TCI Featured Evaluator: Derek V. Price

by Derek V. Price / Nov 9, 2015

This post is part of a new blog series called Transformative Change Initiative (TCI) Featured Evaluator, that includes interviews with members of TCI’s Evaluation Collaborative. This community of evaluators has a wealth of knowledge, experience and insights into evaluation of the TAACCCT grants that are being implementation throughout the United States. Want to be profiled or know someone who would make a great feature? Email us at occrl@illinois.edu.

Name: Derek V. Price
Current position: Principle Owner, DVP-PRAXIS, LTD.

Short bio: Dr. Derek V. Price is principle owner of DVP-PRAXIS LTD, an action oriented consulting focused on higher education and the workforce. His firm specializes in mixed-method formative and summative evaluation services to inform implementation and measure impact. They also provide strategic advising services for project development and implementation, and conduct research and policy analysis on critical issues facing higher education and the economy. Dr. Price is a national leader in strategic thinking for institutional transformation and systems change. He has a strong policy, research, and evaluation background and works on a broad range of policy and practice issues around postsecondary education and workforce development. Before starting DVP-PRAXIS, Dr. Price was the director of higher education research at Lumina Foundation for Education. In that role, he helped launch the Foundation’s premier national initiative, Achieving the Dream.

Questions:

Q. What is the design and predominant methods for your TAACCCT evaluation?
A. In each of the three consortium evaluations I am leading, we are using Propensity Score Modeling to identify comparison groups for the impact study. While we will look at overall participant outcomes against a matched comparison, this broad approach is unlikely to yield statistically significant impacts consortium-wide, because of the considerable variability among the consortium colleges. In addition to the program of study differences (e.g., welding, machine tool, and industrial maintenance for the TAACCCT2 Wisconsin consortium), colleges have modified their respective programs in many ways. Some colleges have implemented bridge programs for low-skilled adults as program onramps; other colleges have embedded enhanced instructional supports into program classes; and some colleges have simply added program capacity.

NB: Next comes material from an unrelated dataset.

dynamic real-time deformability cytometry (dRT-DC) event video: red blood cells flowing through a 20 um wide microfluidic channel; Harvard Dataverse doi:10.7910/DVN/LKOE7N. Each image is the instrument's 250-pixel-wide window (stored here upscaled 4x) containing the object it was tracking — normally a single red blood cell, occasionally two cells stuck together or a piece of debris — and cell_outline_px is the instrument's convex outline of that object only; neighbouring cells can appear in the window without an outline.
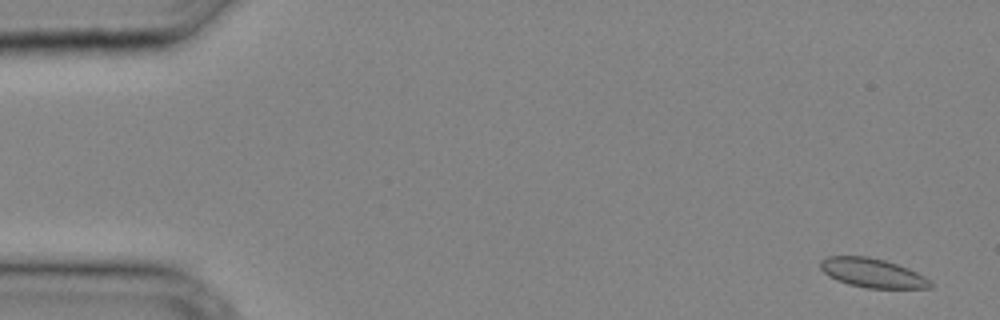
{"species": "common noctule bat (a hibernating species)", "species_latin": "Nyctalus noctula", "temperature_condition": "cold", "stored_images_in_passage": 35, "camera_frame_rate_fps": 3000, "um_per_image_px": 0.085, "animal": {"sex": "male", "body_mass_g": 20.4}, "frame": {"image": 1, "passage_image": 2, "time_ms": 0.333, "image_size_px": [1000, 320], "cell_outline_px": [[932, 288], [868, 288], [848, 284], [836, 280], [828, 276], [820, 268], [820, 260], [828, 256], [868, 256], [884, 260], [908, 268], [924, 276], [932, 284]], "centroid_in_image_um": [74.12, 23.2], "position_along_channel_um": 10.9, "area_um2": 18.61}}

This program variability elevates the importance of our qualitative methods – primarily in-depth site visits, semi-structured interviews and participant focus groups. Our qualitative methods allow us to document implementation progress, and also to examine factors that can lead to sustainability of the TAACCCT programs, and potentially to transformative change. We are also using our qualitative evaluation to identify more discrete treatments within a college or subset of colleges, and will use PSM to identify comparison groups in these instances. In doing so, we hope to make our impact evaluation more theoretically informed and relevant to the field.

Q. What advice do you have for new TAACCCT evaluators?
A. Do not get hung up on the extensive performance reporting requirements from DOL. As a third-party evaluator, I believe it is our responsibility to discern which program modifications – new curriculum models; enhanced academic and non-academic supports; team-teaching; etc. – are most likely to yield improved participant outcomes. And then design an impact study that can further the field’s understanding of these effective practices. We also need to move beyond documenting implementation progress, and begin to identify and validate the factors that can influence sustainability and transformation. TCI is a great venue for these broader conversations.

Q. What questions do you have for others about TAACCCT evaluation?
A. We are finding very few TAA clients enrolling in these programs. We also are finding that referrals from the workforce system are quite small. Most participants enroll due to college recruitment techniques. Is this true for other TAACCCT projects?

Q. Do you have tools, reports or other products you are willing to share?
A. As we near the end of TAACCCT2 in September 2016, we expect to have reports and briefs we can begin sharing with the field. Where do evaluators and practitioners want to see (or hear) results? Which publications or conferences do folks read or attend?